Pashto is a member of the Iranian branch of the Indo-European languages. It is classified this way mainly for historical reasons and is not, in fact, related to Dari, Farsi, or Kurdish, except for its comparatively large amount of loan words. Structurally it closely resembles several (unrelated) Inuit languages due to the agglutinative forms that verbs can take, often taking the place of an entire, even complicated, sentence.
Among the many languages in the world, though not unique to the region, Pashto is one of very few split ergative languages still spoken, and its sentence structure is Subject - Object - Verb. Conjugation of verbs is extremely difficult, since there are virtually no "rules" for four of the six tenses used - the vast majority of verbs are irregular for most conjugations. Another difficulty with conjugation is that adjectives change form according to verb tense.
It is written in an Arabicized Nashh script, and features several characters not found in any other language using scripts from the Perso-Arabic family. Among these are retroflex versions of several of the consonants. The differences in common and retroflex versions are notoriously difficult to distinguish by non-native listeners. It also combines diacritic marks into several of its characters but does not, as a rule, use diacritics at all except in reference or educational settings, unlike Arabic.
There are literally hundreds of microdialects of Pashto, but in general the three major are the Northern, Qandahari, Waziri, and Peshawari. In general the dialects are mutually intelligible, with the notable exception of the Waziris. Often a Waziri Pashto speaker will resort to an intermediate language, usually Dari, with a Pashto speaker from another region. Pashto speakers often borrow heavily from the vocabulary of local non-Pashto languages. Peshawari Pashto uses a large amount of Urdu and Hindi vocabulary due to proximity with Urdu and Hindi speakers. It is not uncommon for a native speaker to know ten different words for something, but to also not know which word originates in which language.
In practice, nearly all Pashto speakers are Pashtuns. Very few non-Pashtuns bother to learn Pashto, but nearly all Pashtuns speak at least two languages fluently. Often they speak Pashto, Dari, and at least one other, sometimes Urdu or Hindi depending on where they grew up. Many Pashtuns have rudimentary ability in as many as five languages, often including Arabic.
Pashtuns are the majority ethnic group in Afghanistan, with a population estimated at 40-45% of total, though this number is in dispute by Pashtuns who say that they are being under-counted for political reasons. There are also strong Pashtun populations in Pakistan and other surrounding countries. Many Pashtuns do not recognize the Afghanistan/Pakistan border, called the Durand Line, which was drawn after the cessation of attempted British colonization in Afghanistan and the associated wars. Instead, they recognize the traditional borders of Pashtun tribal lands, which includes the Southern half of Afghanistan and also a large part of Pakistan, known as Peshawar to Pashtuns and much of Afghanistan, who consider it "theirs". It is shown on most western maps and known by Pakistan as the "Federally Administered Tribal Areas". The total area of these parts spanning across Afghanistan and Pakistan is known as "Pashtunistan" to Pashtun nationalists. There is also a small population of Pashtuns in India, where they are known as "Pathans". Very few, if any, Pathans speak Pashto - most of them speak the local languages. Most Pathans, however, retain their Musim faith and tribal identities.

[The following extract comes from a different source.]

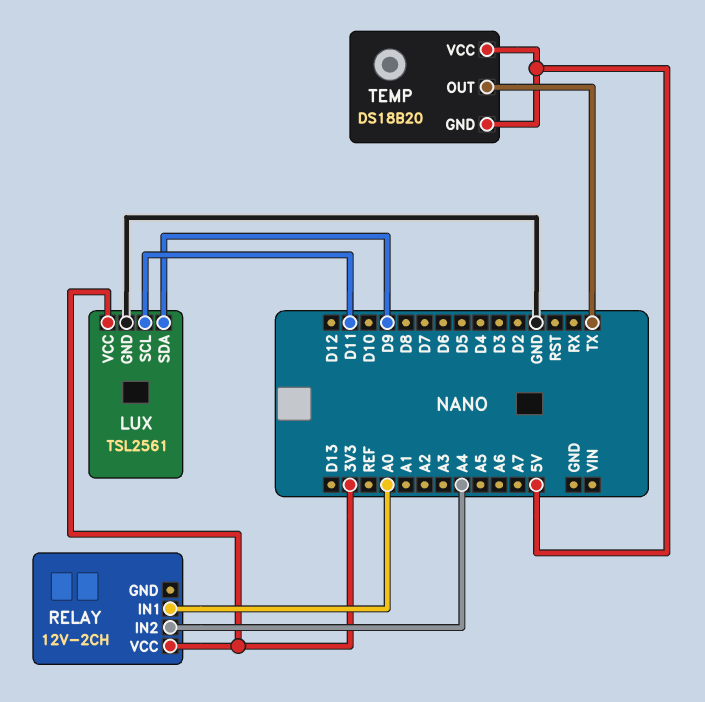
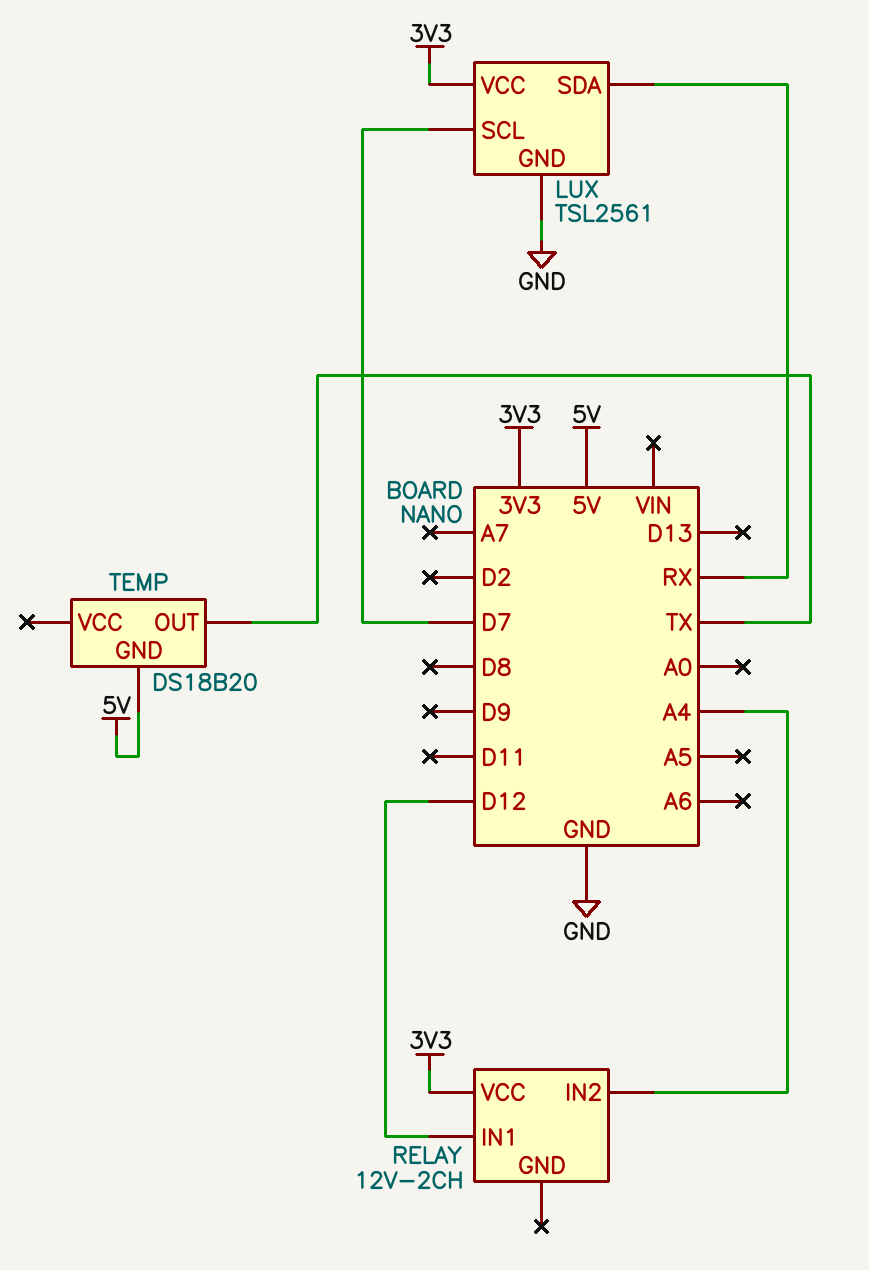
LUX pin SCL: D11 -> D7
LUX pin SDA: D9 -> RX
RELAY pin IN1: A0 -> D12
TEMP pin VCC: 5V -> none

note: There is an endless amount of argument, even among native speaking scholars, about hundreds of details of the Pashto language. It is important to understand that much detail on many skull-numbing concepts has been omitted in order to even present something resembling a comprehensive statement on the language. This statement has been made on the basis of over a year of study with some of the few university-educated Pashto scholars in the U.S. There is currently no university or college in the United States or, to the best of my knowledge, anywhere in the world outside of Afghanistan, offering degrees in Pashto. There are several U.S. schools that offer sporadic "Introduction to Pashto" courses.
further note: the "authoritative" English-language work on Pashto is Dictionary of the PUK'HTO, PUS'HTO or Language of the Afghans by Capt. H.G. Raverty, London 1860. It includes an essay on the language, and this is the work from which nearly every other source for the history and classification of the language is derived and is considered the authoritative English translation dictionary for classical Pashto works.